# Lolo racks vs Woof Rax?



## ocnLogan (Aug 15, 2018)

Today while researching the Lolo rack, I ran across Woof Rax. From what I can tell, it looks like a very similar (identical?) design, but its $150 cheaper.

However, I can't see much, if any discussion about "Woof rax" online in my quick searches, which makes me a bit warry. Does anyone here have one/have experience with them?

I've been looking for a rack 4-6 bike rack that can fit multiple bike types (mostly mountain, kids bikes (in the future), and potentially road/gravel bikes as well. The ability to store it flat against the wall in the garage is another thing I'm looking for.

So up until this point, the Lolo rack has seemed to be the best option.

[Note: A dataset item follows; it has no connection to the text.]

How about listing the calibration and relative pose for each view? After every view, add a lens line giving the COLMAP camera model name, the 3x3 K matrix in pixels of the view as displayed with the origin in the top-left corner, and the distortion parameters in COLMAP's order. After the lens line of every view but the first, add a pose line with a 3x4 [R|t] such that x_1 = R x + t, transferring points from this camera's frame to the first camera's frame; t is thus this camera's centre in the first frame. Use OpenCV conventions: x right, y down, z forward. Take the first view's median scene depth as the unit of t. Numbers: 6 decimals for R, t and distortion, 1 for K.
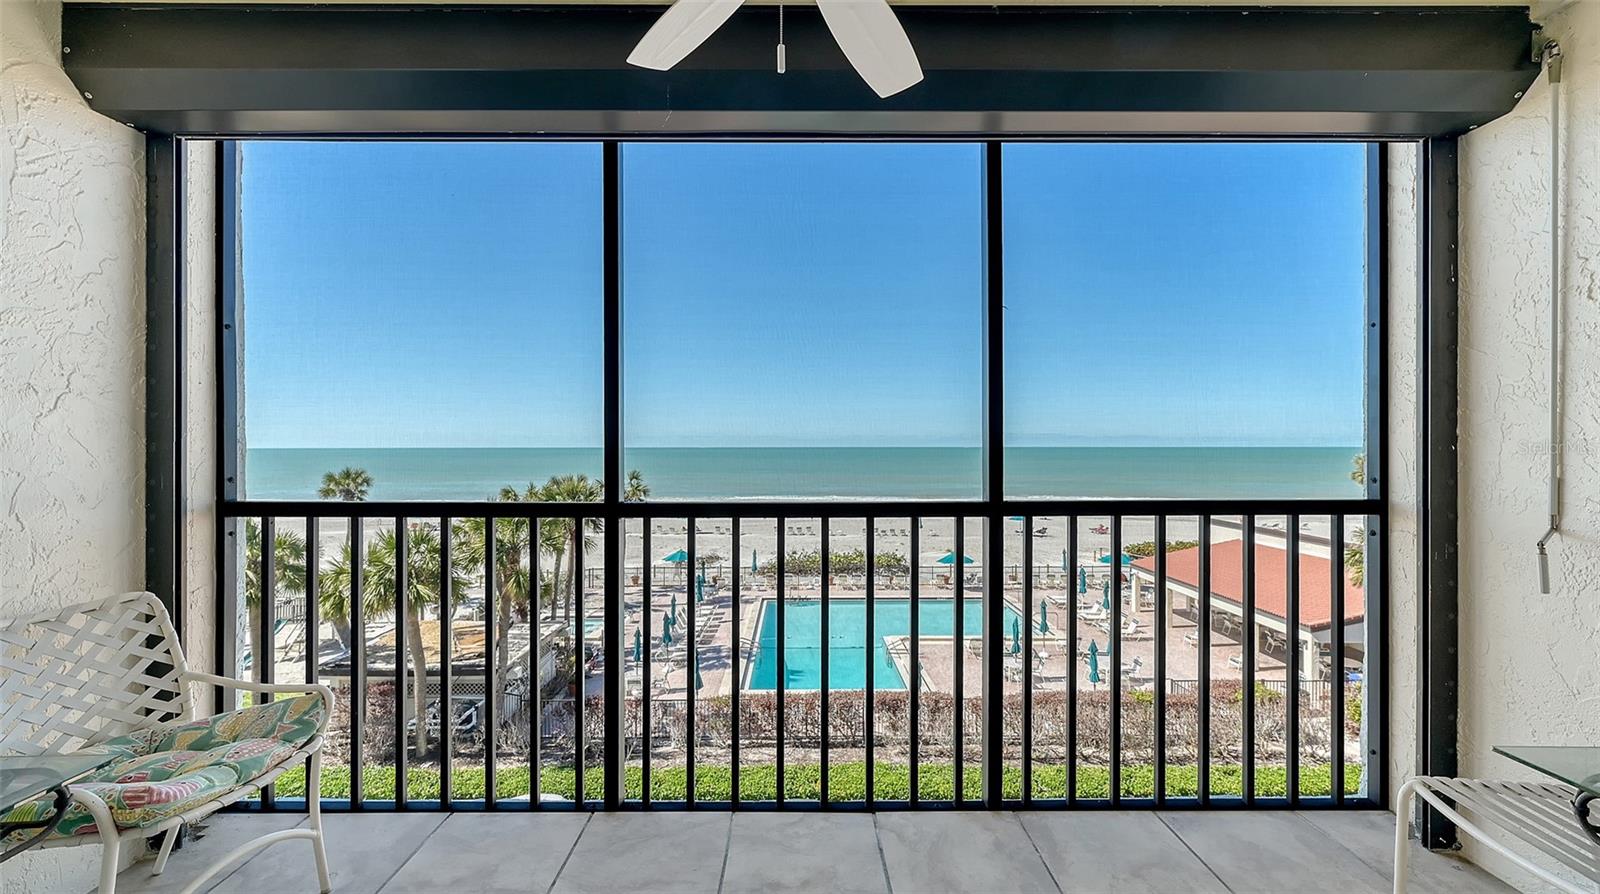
lens RADIAL K [[650.7, 0, 787.2], [0, 650.7, 437.7], [0, 0, 1]] dist [0.002495, -0.000368]
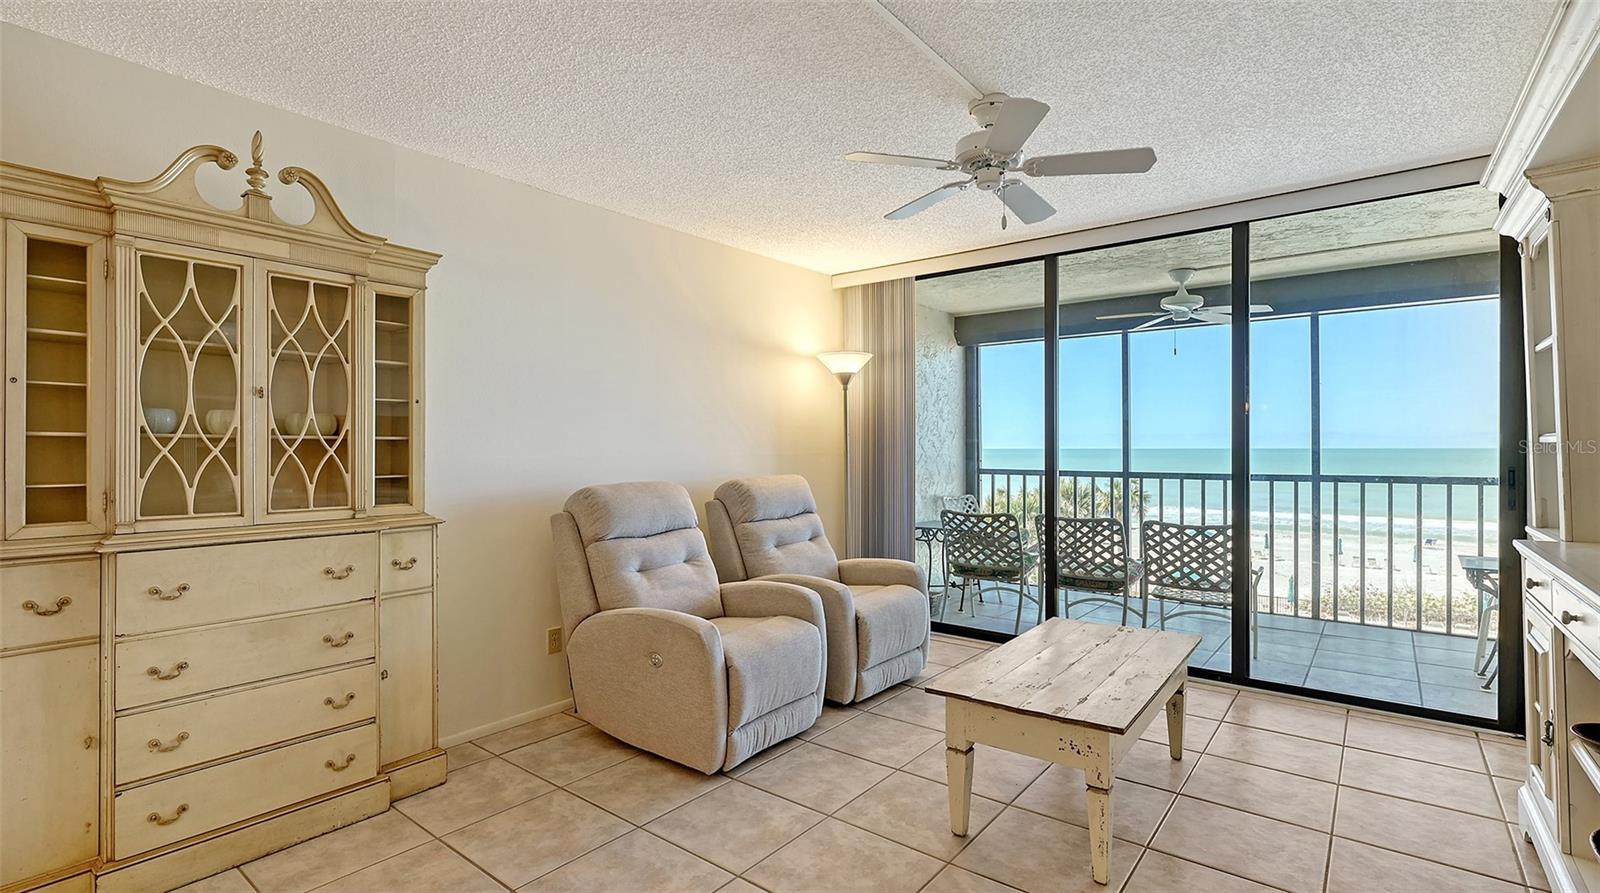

It seems to have pretty good reviews (even if its not as many as say... the Northshore bike rack, or 1up), and seems to fit the other criteria. But if the Woof rax are just as good, then that seems to be an easy way to save a couple hundred bucks. But if its a cheap knockoff... Then there is no way its worth it.

That said, if anyone knows of any other options I should be looking at, I'm all ears .


----------



## OldHouseMan (Dec 7, 2006)

Just at a glance, the Lolo Rack looks far more refined than the Woof Rax. 

Personally, I'd go with a tray rack, but if you need to haul more than 4 bikes, this style rack is about your only choice.


----------



## boardguru (Oct 3, 2009)

We have both a North Shore and a Lolo 6 bike racks. They are both great racks, different ways of holding bikes on, forks or handlebars. Got the Lolo for my wife's FJ as it is easier to load/unload bikes for her than the North Shore rack which is on my 4Runner. I like the Lolo for the ability to not have to lower the rack all the way to the ground to access the rear door. Same with the North Shore. Just a small point and the Woof Rax is a bit cheaper price wise. Looks solidly built from the video. Lots of different choices out there. Good luck in your search.


----------



## Shark (Feb 4, 2006)

I saw a vehicle with a woofrax on it the other day. Looked like a nice rack. Didn't see the owners though to ask if they liked it

Sent from my SM-G960U using Tapatalk


----------



## bikerant (Jul 23, 2020)

*What did you go choose?*

I am in a similar spot, we have 6 in the family and need a way to get all our bikes around now that everyone wants to go out on bike trips together. I was looking at the Woof Rax and Velocirax. I'm interested to hear what you went with or if you found a better alternative?​


----------



## BmanInTheD (Sep 19, 2014)

I've used my Lolorack for the last month from TX to WYO to UT with 5 bikes and it has worked flawlessly so far. Really only small complaints are that I have to keep the pin greased to be able to easily insert and remove pin to open SUV rear door and the bar mount does scuff up a carbon bar a bit.


----------



## DudeAbides (Oct 18, 2018)

Look at shipping, kind of makes the woofrax less of a deal compared to the Lolo unless picking up.


----------



## Cerpss (Sep 13, 2015)

It seems like these racks put pretty much all the weight on the stem/1 side of the handlebar. It makes me nervous to put all that weight on the stem and steerer tube. Am I overthinking this or is it a valid concern?


----------



## DudeAbides (Oct 18, 2018)

Those components are designed to handle a rider’s weight...at speed...over rough ****. I don’t think dangling from a rack is going to stress them in the slightest.


----------